- [Textabschnitt]

————————

# Gute Trails im Reichswald



## Suko81 (17. August 2010)

Hallo!
Ich bin noch nicht oft im Reichswald von Kalchreuth Richtung Erlangen gefahren und bräuchte daher bitte ein paar Tipps wo es gute Trails und Abfahrten gibt.
Bin für jeden Tipp dankbar!

Grüßle...


----------



## speedy_j (17. August 2010)

wie wäre es, mit einfach mal rein fahren und schauen, wo die wege so hingehen? kann man jeden tag machen und man wird immer ein wenig schlauer.


----------



## MTB-News.de




----------



## Tom:-) (18. August 2010)

oder einfach mit jemandem mitfahren der einem ein paar sachen zeigt. verabredungen finden ebenfalls hier im forum statt. trails in's internet zu stellen ist nämlich keine gute idee.


----------



## Suko81 (18. August 2010)

Das denk ich mir auch, dass das keine gute Idee ist und ich hab mir auch schon oft überlegt ob ich mich nicht mal jemanden anschliessen soll hier aus dem Forum. Allerdings hab ich ein bißchen die Befürchtung, dass ich mit meiner doch eher schlechten Kondition und meinem etwas älteren Bike nicht mitkomme und die Truppe dann nur aufhalte...


----------



## Tom:-) (18. August 2010)

ah, für sowas empfehle ich immer gerne den klassiker:
http://de.wikipedia.org/wiki/Versuch_und_Irrtum


----------

————————

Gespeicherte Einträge
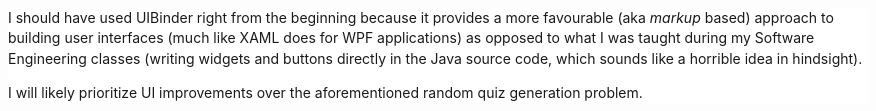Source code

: I should have used UIBinder right from the beginning because it provides a more favourable (aka <em>markup</em> based) approach to building user interfaces (much like XAML does for WPF applications) as opposed to what I was taught during my Software Engineering classes (writing widgets and buttons directly in the Java source code, which sounds like a horrible idea in hindsight).

I will likely prioritize UI improvements over the aforementioned random quiz generation problem.
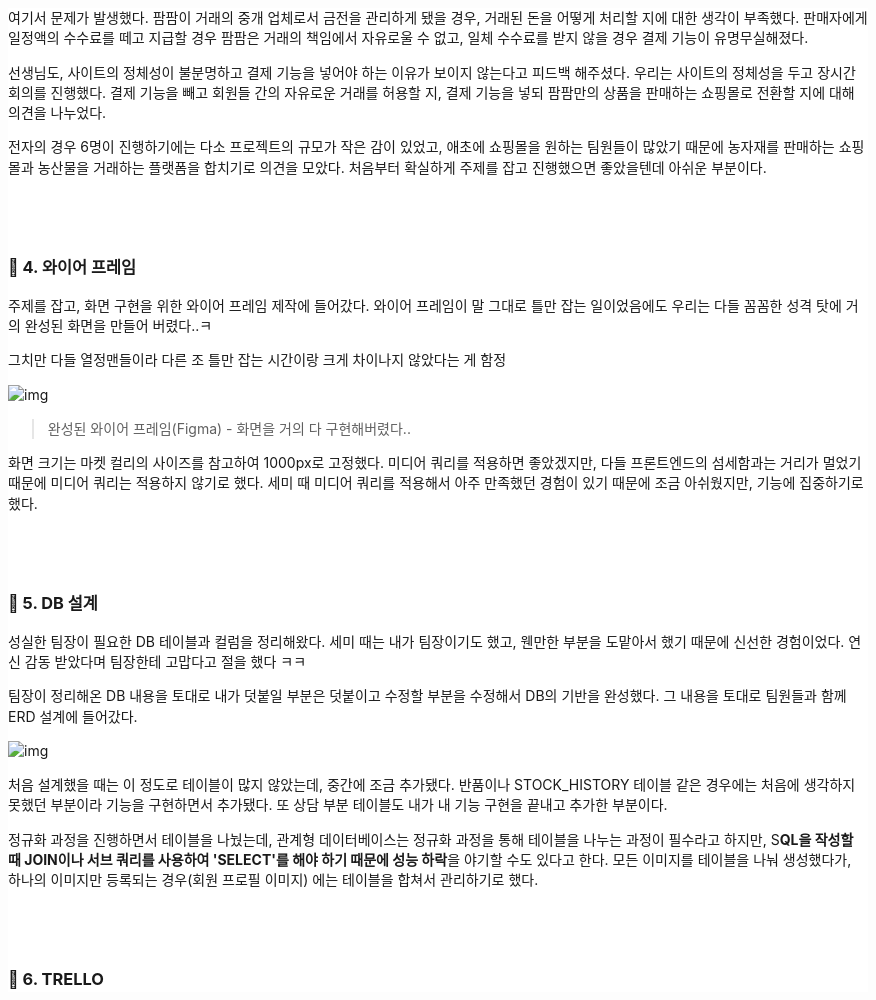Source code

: 
여기서 문제가 발생했다. 팜팜이 거래의 중개 업체로서 금전을 관리하게 됐을 경우, 거래된 돈을 어떻게 처리할 지에 대한 생각이 부족했다. 판매자에게 일정액의 수수료를 떼고 지급할 경우 팜팜은 거래의 책임에서 자유로울 수 없고, 일체 수수료를 받지 않을 경우 결제 기능이 유명무실해졌다. 



선생님도, 사이트의 정체성이 불분명하고 결제 기능을 넣어야 하는 이유가 보이지 않는다고 피드백 해주셨다. 우리는 사이트의 정체성을 두고 장시간 회의를 진행했다. 결제 기능을 빼고 회원들 간의 자유로운 거래를 허용할 지, 결제 기능을 넣되 팜팜만의 상품을 판매하는 쇼핑몰로 전환할 지에 대해 의견을 나누었다.



전자의 경우 6명이 진행하기에는 다소 프로젝트의 규모가 작은 감이 있었고, 애초에 쇼핑몰을 원하는 팀원들이 많았기 때문에 농자재를 판매하는 쇼핑몰과 농산물을 거래하는 플랫폼을 합치기로 의견을 모았다. 처음부터 확실하게 주제를 잡고 진행했으면 좋았을텐데 아쉬운 부분이다.

<br><br>

### 🍏 4. 와이어 프레임

주제를 잡고, 화면 구현을 위한 와이어 프레임 제작에 들어갔다. 와이어 프레임이 말 그대로 틀만 잡는 일이었음에도 우리는 다들 꼼꼼한 성격 탓에 거의 완성된 화면을 만들어 버렸다..ㅋ 



그치만 다들 열정맨들이라 다른 조 틀만 잡는 시간이랑 크게 차이나지 않았다는 게 함정

![img](https://user-images.githubusercontent.com/110653581/211257109-b51c3224-8d69-4e0c-b9c7-aa951aea4ee6.png)



> 완성된 와이어 프레임(Figma) - 화면을 거의 다 구현해버렸다..

화면 크기는 마켓 컬리의 사이즈를 참고하여 1000px로 고정했다. 미디어 쿼리를 적용하면 좋았겠지만, 다들 프론트엔드의 섬세함과는 거리가 멀었기 때문에 미디어 쿼리는 적용하지 않기로 했다. 세미 때 미디어 쿼리를 적용해서 아주 만족했던 경험이 있기 때문에 조금 아쉬웠지만, 기능에 집중하기로 했다.


<br><br>


### 🍏 5. DB 설계

성실한 팀장이 필요한 DB 테이블과 컬럼을 정리해왔다. 세미 때는 내가 팀장이기도 했고, 웬만한 부분을 도맡아서 했기 때문에 신선한 경험이었다. 연신 감동 받았다며 팀장한테 고맙다고 절을 했다 ㅋㅋ



팀장이 정리해온 DB 내용을 토대로 내가 덧붙일 부분은 덧붙이고 수정할 부분을 수정해서 DB의 기반을 완성했다. 그 내용을 토대로 팀원들과 함께 ERD 설계에 들어갔다.



![img](https://github.com/nanazzoo/FarmFarm/raw/main/FarmFarm%20ERD-min.png)



처음 설계했을 때는 이 정도로 테이블이 많지 않았는데, 중간에 조금 추가됐다. 반품이나 STOCK_HISTORY 테이블 같은 경우에는 처음에 생각하지 못했던 부분이라 기능을 구현하면서 추가됐다. 또 상담 부분 테이블도 내가 내 기능 구현을 끝내고 추가한 부분이다.



정규화 과정을 진행하면서 테이블을 나눴는데, 관계형 데이터베이스는 정규화 과정을 통해 테이블을 나누는 과정이 필수라고 하지만, S**QL을 작성할 때 JOIN이나 서브 쿼리를 사용하여 'SELECT'를 해야 하기 때문에 성능 하락**을 야기할 수도 있다고 한다. 모든 이미지를 테이블을 나눠 생성했다가, 하나의 이미지만 등록되는 경우(회원 프로필 이미지) 에는 테이블을 합쳐서 관리하기로 했다.

<br><br>

### 🍏 6. TRELLO
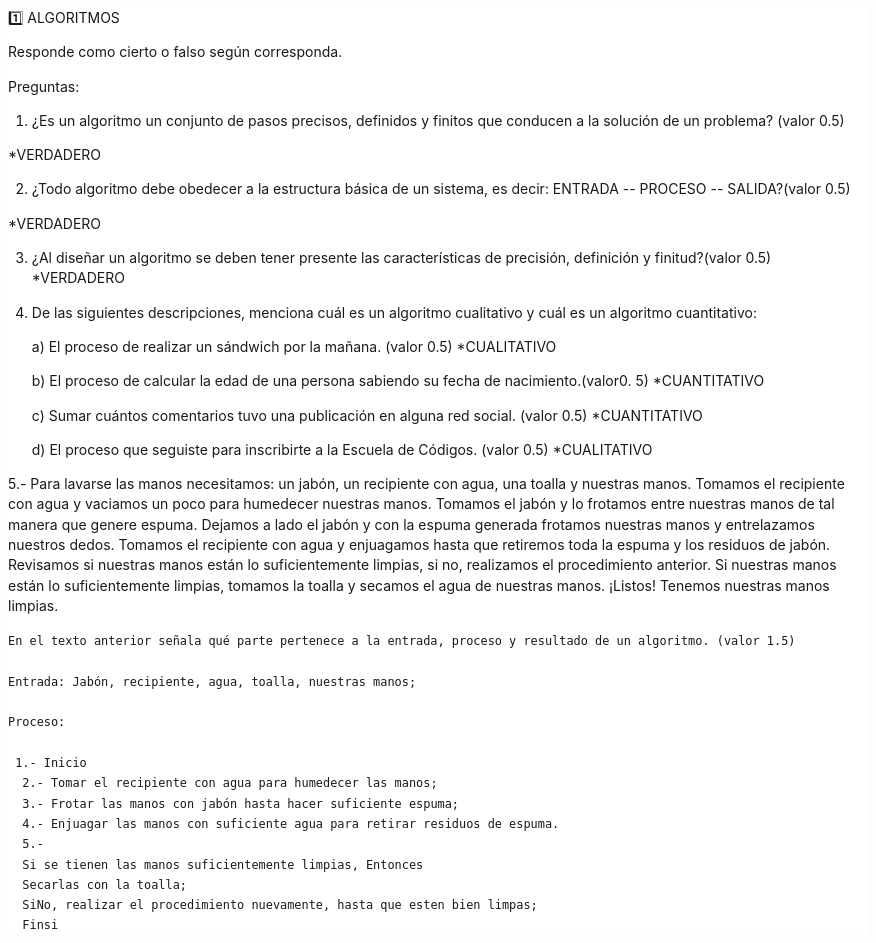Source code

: 

1️⃣  ALGORITMOS

Responde como cierto o falso según corresponda.

Preguntas:
1. ¿Es un algoritmo un conjunto de pasos precisos, definidos y finitos que conducen a la solución de un problema? (valor 0.5)

*VERDADERO

2. ¿Todo algoritmo debe obedecer a la estructura básica de un sistema, es decir:
ENTRADA -- PROCESO -- SALIDA?(valor 0.5)

*VERDADERO

3. ¿Al diseñar un algoritmo se deben tener presente las características de precisión, definición y finitud?(valor 0.5)
*VERDADERO

4. De las siguientes descripciones, menciona cuál es un algoritmo cualitativo y cuál es un algoritmo cuantitativo:

      a) El proceso de realizar un sándwich por la mañana. (valor 0.5)
      *CUALITATIVO
      
      b) El proceso de calcular la edad de una persona sabiendo su fecha de nacimiento.(valor0. 5)
      *CUANTITATIVO
      
      c) Sumar cuántos comentarios tuvo una publicación en alguna red social. (valor 0.5)
      *CUANTITATIVO
      
      d) El proceso que seguiste para inscribirte a la Escuela de Códigos. (valor 0.5)
      *CUALITATIVO     

5.- Para lavarse las manos necesitamos: un jabón, un recipiente con agua, una toalla y nuestras manos. Tomamos el recipiente con agua y vaciamos un poco para humedecer
nuestras manos. Tomamos el jabón y lo frotamos entre nuestras manos de tal manera que genere espuma. Dejamos a lado el jabón y con la espuma generada frotamos
nuestras manos y entrelazamos nuestros dedos. Tomamos el recipiente con agua y enjuagamos hasta que retiremos toda la espuma y los residuos de jabón. Revisamos si
nuestras manos están lo suficientemente limpias, si no, realizamos el procedimiento anterior. Si nuestras manos están lo suficientemente limpias, tomamos la toalla y
secamos el agua de nuestras manos. ¡Listos! Tenemos nuestras manos limpias.

    En el texto anterior señala qué parte pertenece a la entrada, proceso y resultado de un algoritmo. (valor 1.5)

    Entrada: Jabón, recipiente, agua, toalla, nuestras manos;

    Proceso: 
     
     1.- Inicio
      2.- Tomar el recipiente con agua para humedecer las manos; 
      3.- Frotar las manos con jabón hasta hacer suficiente espuma; 
      4.- Enjuagar las manos con suficiente agua para retirar residuos de espuma. 
      5.- 
      Si se tienen las manos suficientemente limpias, Entonces 
      Secarlas con la toalla; 
      SiNo, realizar el procedimiento nuevamente, hasta que esten bien limpas;
      Finsi
     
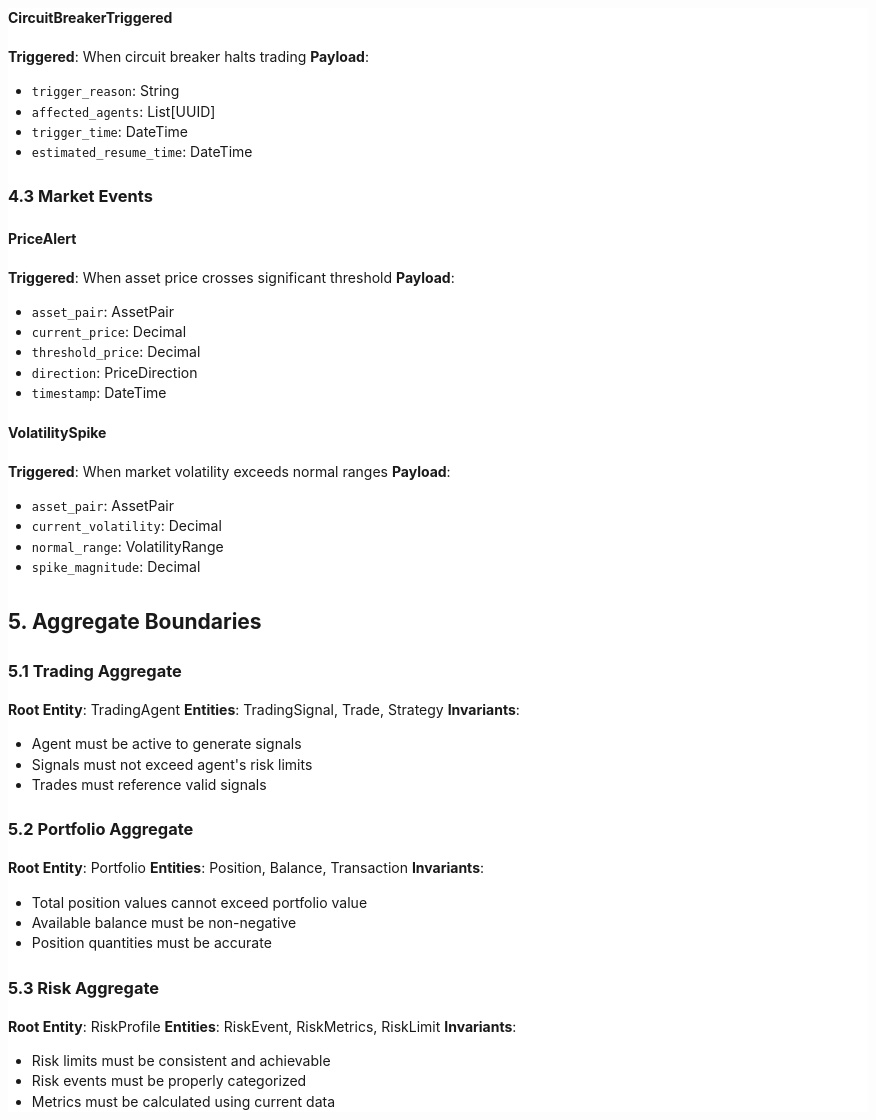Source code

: #### CircuitBreakerTriggered
**Triggered**: When circuit breaker halts trading
**Payload**:
- `trigger_reason`: String
- `affected_agents`: List[UUID]
- `trigger_time`: DateTime
- `estimated_resume_time`: DateTime

### 4.3 Market Events

#### PriceAlert
**Triggered**: When asset price crosses significant threshold
**Payload**:
- `asset_pair`: AssetPair
- `current_price`: Decimal
- `threshold_price`: Decimal
- `direction`: PriceDirection
- `timestamp`: DateTime

#### VolatilitySpike
**Triggered**: When market volatility exceeds normal ranges
**Payload**:
- `asset_pair`: AssetPair
- `current_volatility`: Decimal
- `normal_range`: VolatilityRange
- `spike_magnitude`: Decimal

## 5. Aggregate Boundaries

### 5.1 Trading Aggregate
**Root Entity**: TradingAgent
**Entities**: TradingSignal, Trade, Strategy
**Invariants**:
- Agent must be active to generate signals
- Signals must not exceed agent's risk limits
- Trades must reference valid signals

### 5.2 Portfolio Aggregate
**Root Entity**: Portfolio
**Entities**: Position, Balance, Transaction
**Invariants**:
- Total position values cannot exceed portfolio value
- Available balance must be non-negative
- Position quantities must be accurate

### 5.3 Risk Aggregate
**Root Entity**: RiskProfile
**Entities**: RiskEvent, RiskMetrics, RiskLimit
**Invariants**:
- Risk limits must be consistent and achievable
- Risk events must be properly categorized
- Metrics must be calculated using current data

————————

- [Ihre Aufgabe A]
Welche Befürchtung äußert Suko81 im Forenthread zu Trails im Reichswald hinsichtlich des Mitfahrens mit einer Gruppe aus dem Forum?
- [Ihre Aufgabe B]
Fassen Sie den Forenthread zu Trails im Reichswald in drei Sätzen zusammen.

- [Antwort A]
Mit der eher schlechten Kondition und dem etwas älteren Bike nicht mitzukommen und die Truppe dann nur aufzuhalten.

- [Antwort B]
Suko81 ist noch nicht oft im Reichswald von Kalchreuth Richtung Erlangen gefahren und bittet um Tipps zu guten Trails und Abfahrten. speedy_j rät, einfach hineinzufahren und zu schauen, wohin die Wege führen, während Tom:-) empfiehlt, mit jemandem mitzufahren, auf Verabredungen im Forum hinweist und es für keine gute Idee hält, Trails ins Internet zu stellen. Suko81 stimmt dem zu, befürchtet aber, wegen schlechter Kondition und eines älteren Bikes eine Gruppe aufzuhalten, woraufhin Tom:-) den Klassiker „Versuch und Irrtum“ empfiehlt.